The code is heavily documented, hopefully its easy to understand. The rules are read in from a file (I used the files provided in the genConText subdirectory of the Negex repository), longest rule first. The incoming sentence and phrases are normalized and the location of the phrase determined (start and end character positions). We first attempt to find occurrences of CONJ trigger terms. If found, we split the sentence, working only on the portion that contains our phrase. Next we try to match trigger terms of type PREN, POST, PREP and POSP (the last two if non-strict matching is turned on). If we find one, we calculate the distance (in words) from the phrase to the trigger term.

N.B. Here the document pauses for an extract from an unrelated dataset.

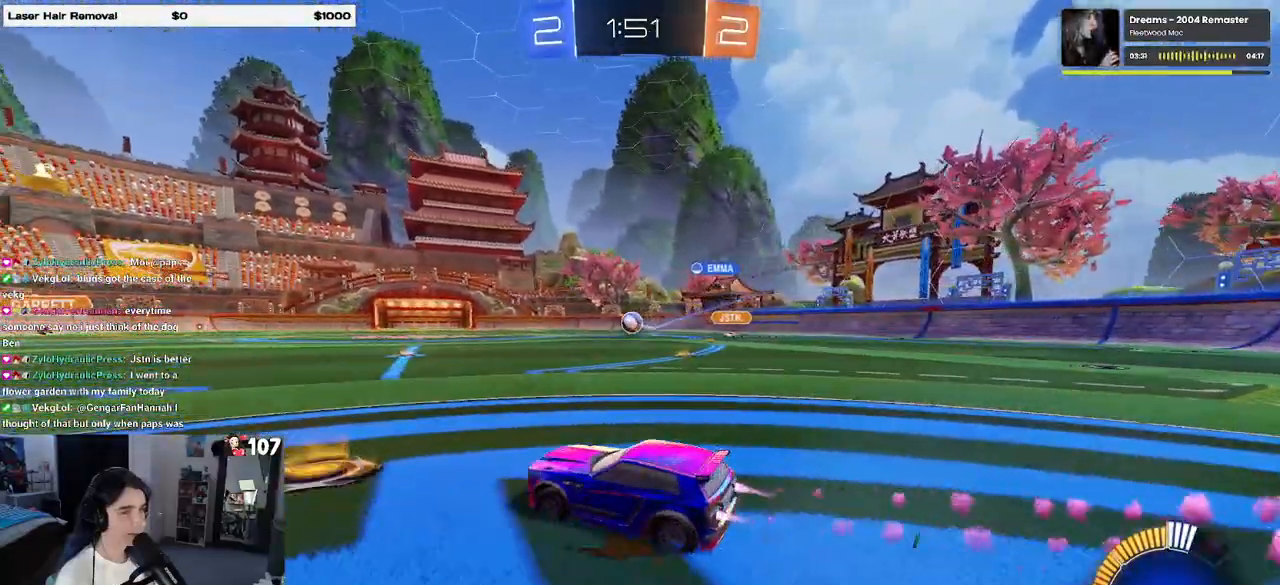
{"buttons": ["R1", "R2"], "left_stick": "down-left", "right_stick": "center", "events": [[167, "left_stick", "center"], [217, "left_stick", "left"], [400, "left_stick", "down-left"]]}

For PREN (and PREP) there is no distance limit, for POST (and POSP) the maximum allowed distance is 5 words.

As I mentioned earlier, we can reuse the same code with different rule files - negex_triggers.txt for Negation, history_triggers.txt and hypothetical_triggers.txt for Temporality, and experiencer_triggers.txt for Experiencer. Here is some JUnit code that instantiates different types of annotators and evaluates them using test data (also from Negex).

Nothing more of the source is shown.